Alzheimer: une maladie un peu mieux connue, mais toujours sans traitement

lundi 21 septembre 2015 11:04

Observée depuis un siècle, la maladie d'Alzheimer touche aujourd'hui des dizaines de millions de personnes dans le monde. De mieux en mieux connue des chercheurs, elle reste sans traitement curatif.

Question: Qu'est ce que la maladie d'Alzheimer?

Réponse: C'est une maladie neurodégénérative complexe qui conduit à une détérioration des capacités cognitives et entraîne progressivement une perte d'autonomie. Selon l'Organisation mondiale de la santé (OMS), il y aurait environ 47,5 millions de personnes atteintes de démences dans le monde, dont 60 à 70% de la maladie d'Alzheimer. En France, 850.000 à 900.000 personnes seraient touchées par Alzheimer et les maladies apparentées.

Parmi les premiers symptômes qui peuvent évoquer la maladie figurent des oublis répétés, des problèmes d'orientation, des troubles des fonctions exécutives (ne plus savoir utiliser son téléphone portable, sa machine à laver ou son four à micro-ondes). Ces symptômes doivent amener à consulter un médecin ou un centre spécialisé où des tests neuropsychologiques seront réalisés pour diagnostiquer ou au contraire exclure la maladie d'Alzheimer.

Q: Quels sont les principaux facteurs de risque de la maladie?

R: Selon les études parues ces dernières années, il s'agit de l'hypertension artérielle, d'un taux trop élevé de cholestérol, du tabagisme et de la sédentarité. Un niveau d'éducation élevé aurait un revanche un effet protecteur, retardant de plusieurs années l'apparition d'Alzheimer.

La maladie pourrait aussi être favorisée par des sports violents comme le football américain ou la boxe. Mais le principal facteur de risque reste l'âge, avec des pourcentages de personnes atteintes atteignant 20 à 40% selon les estimations, chez les plus de 85 ans.

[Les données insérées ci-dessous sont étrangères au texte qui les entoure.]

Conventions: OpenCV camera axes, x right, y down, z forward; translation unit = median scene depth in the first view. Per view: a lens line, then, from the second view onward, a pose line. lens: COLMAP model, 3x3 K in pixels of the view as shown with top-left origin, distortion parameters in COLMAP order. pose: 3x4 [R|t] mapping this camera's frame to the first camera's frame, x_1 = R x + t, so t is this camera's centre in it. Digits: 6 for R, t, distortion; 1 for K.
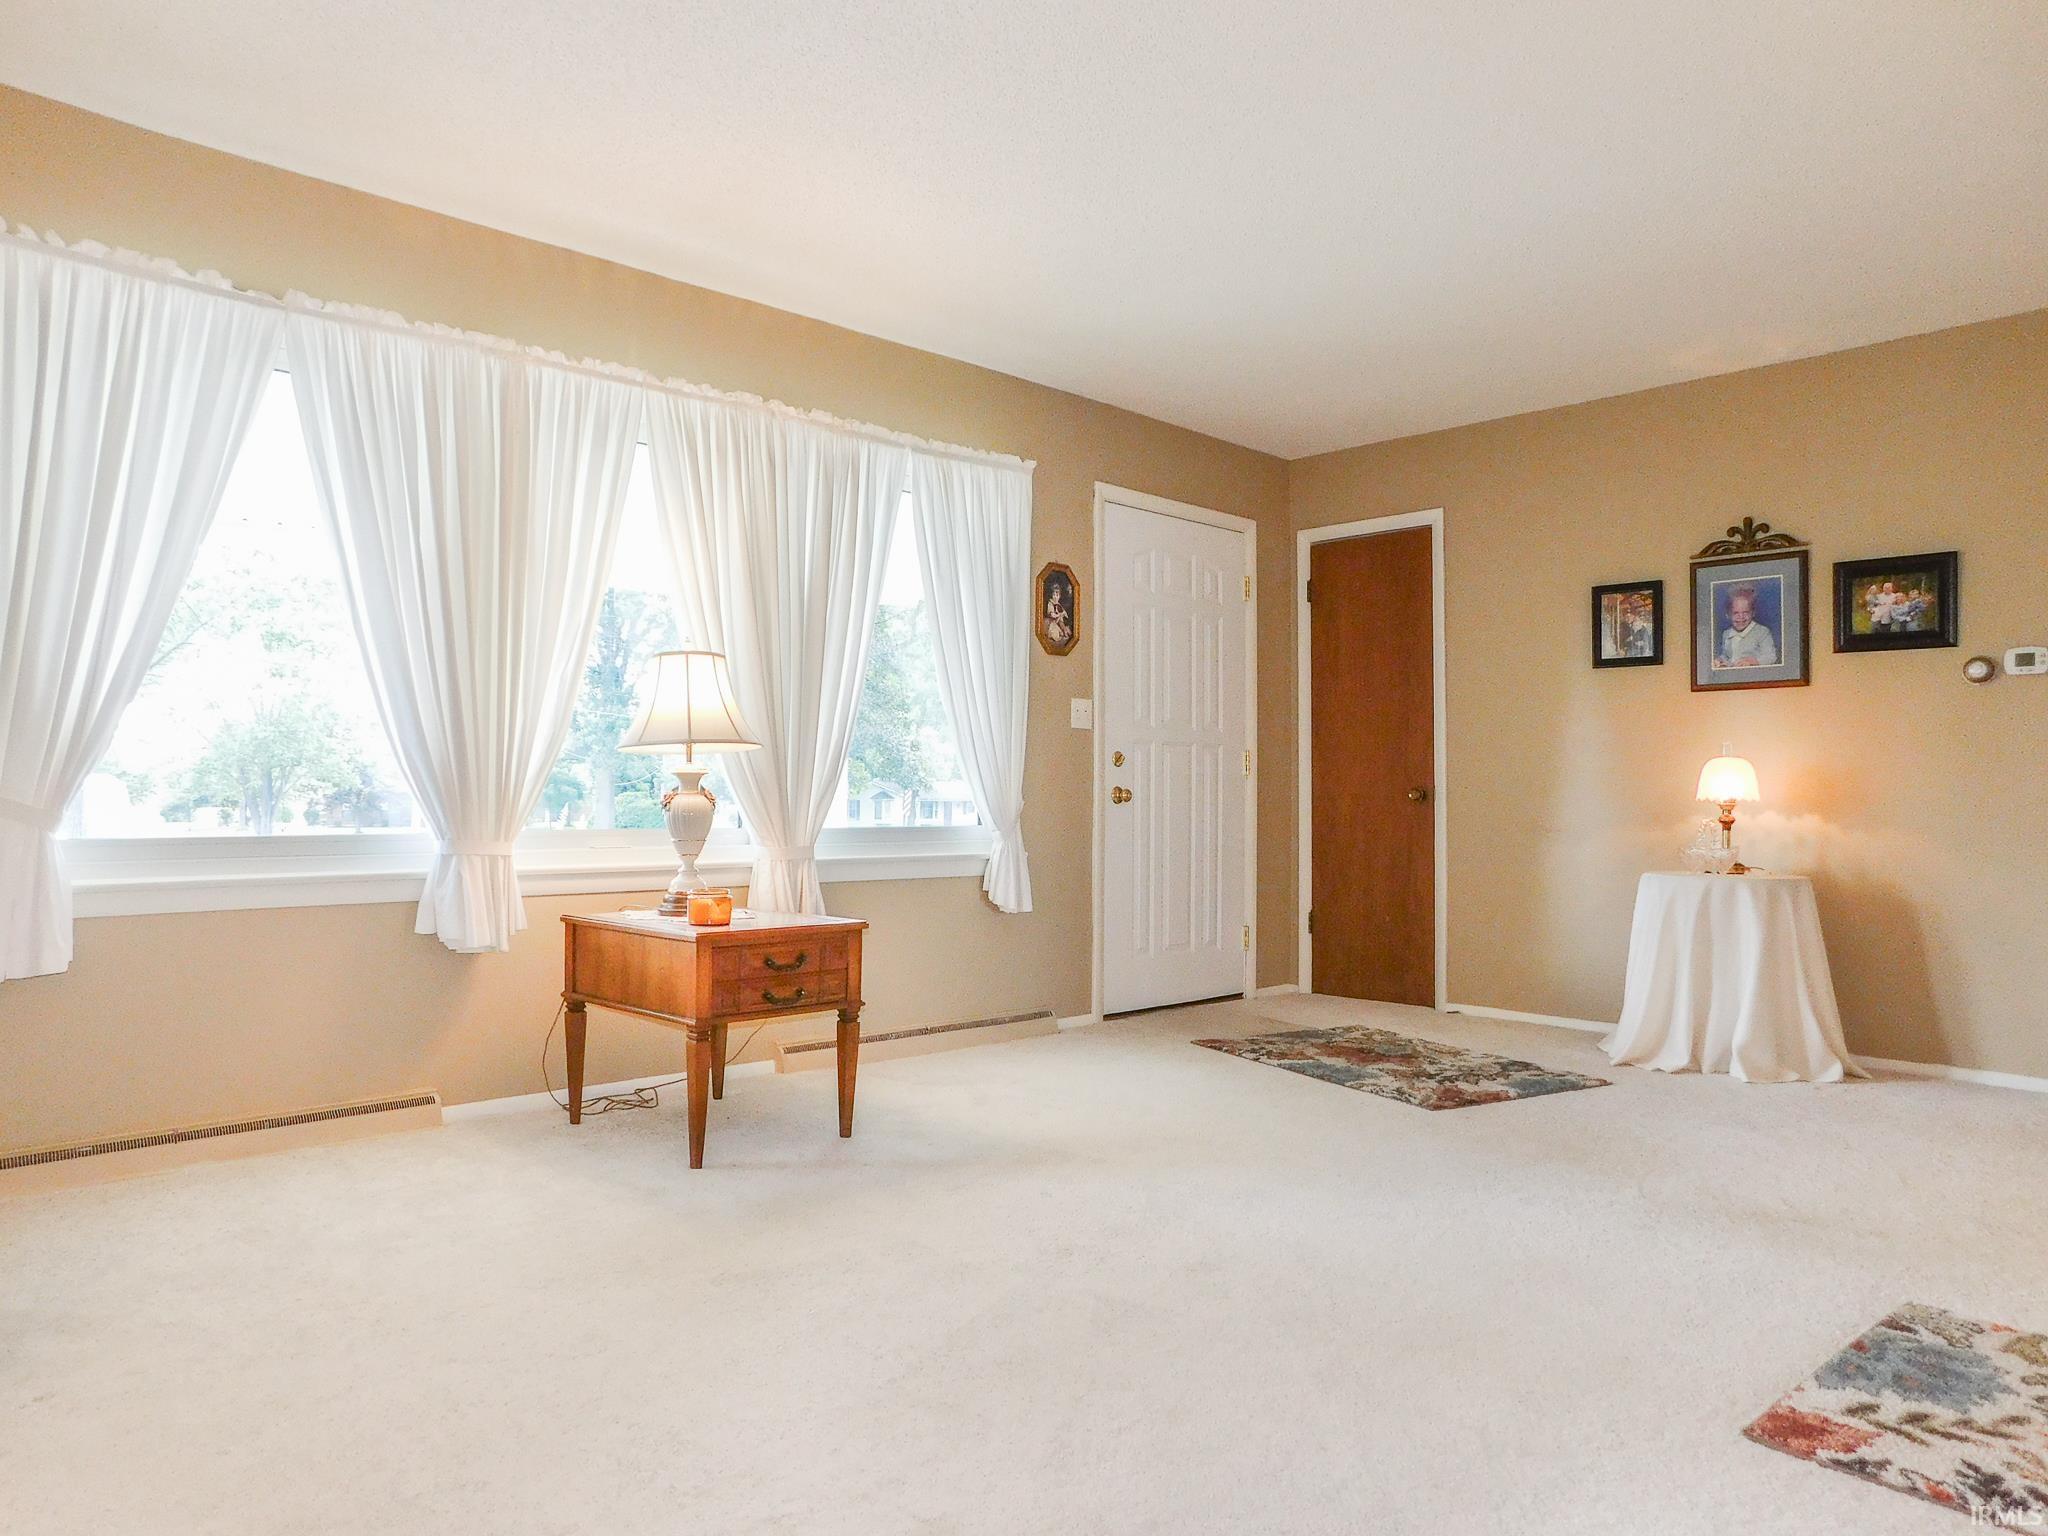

La maladie est considérée comme strictement héréditaire dans seulement 1% des cas. Il existe aussi un ensemble de prédispositions génétiques à développer Alzheimer.

Q: Connaît-on mieux la maladie aujourd'hui?

R: On connaît aujourd'hui beaucoup mieux la manière dont la maladie s'installe progressivement pendant des années avant les premiers symptômes, relève le Pr Philippe Amouyel, directeur de la Fondation nationale Alzheimer.

Des outils comme l'imagerie (IRM, PET-scan) permettent de mesurer à des stades de plus en plus précoces les "plaques" séniles ou dépôts de peptides bêta-amyloïdes dans le cerveau ou l'accumulation anormale de la protéine Tau dans les neurones.

Des tests sanguins ont également été mis au point ces dernières années pour diagnostiquer ou dépister précocement la maladie, basés notamment sur des biomarqueurs liés à des gènes de prédisposition, des protéines ou des enzymes.

Q: Quels sont les traitements disponibles et où en est la recherche?

R: Il n'existe toujours pas de traitement curatif, mais seulement des traitements des symptômes qui sont principalement des troubles des fonctions cognitives. Mais ils ont généralement "des effets limités dans le temps et ne peuvent pas être donnés à tout le monde", selon le Pr Amouyel.

Depuis quelques années, les recherches se sont multipliées pour tenter de traiter les lésions responsables des symptômes. Plus d'une centaine de molécules sont testées à l'heure actuelle dans le monde dont la grande majorité s'efforcent de stopper ou de ralentir l'accumulation de la protéine bêta-amyloïde tandis que les autres visent l'agrégation de protéines Tau anormales.

Parmi les traitements prometteurs figurent les biothérapies basées sur des injections d'anticorps ciblant les protéines néfastes d'Alzheimer.

Mais les molécules testées à ce stade se sont dans l'ensemble montrées "décevantes", relève le Pr Dubois, chef du service des maladies cognitives et comportementales de l'hôpital de la Pitié-Salpetrière à Paris. Certaines ont réussi à stopper ou ralentir le développement des plaques mais "n'ont pas réussi à améliorer les symptômes", sauf de manière "très modérée" dans quelques formes précoces de la maladie.

L'anticorps solanezumab du laboratoire américain Eli Lilly a permis de ralentir la progression d'une forme modérément avancée d'Alzheimer, selon des résultats publiés en juillet.

"Il faudrait probablement travailler encore plus en amont sur des personnes présentant des lésions, mais pas encore de symptômes", selon le Pr Dubois. Mais traiter des personnes "qui n'ont pas encore développé la maladie et qui ne la développeront peut-être jamais avec des médicaments dangereux" pose des problèmes éthiques.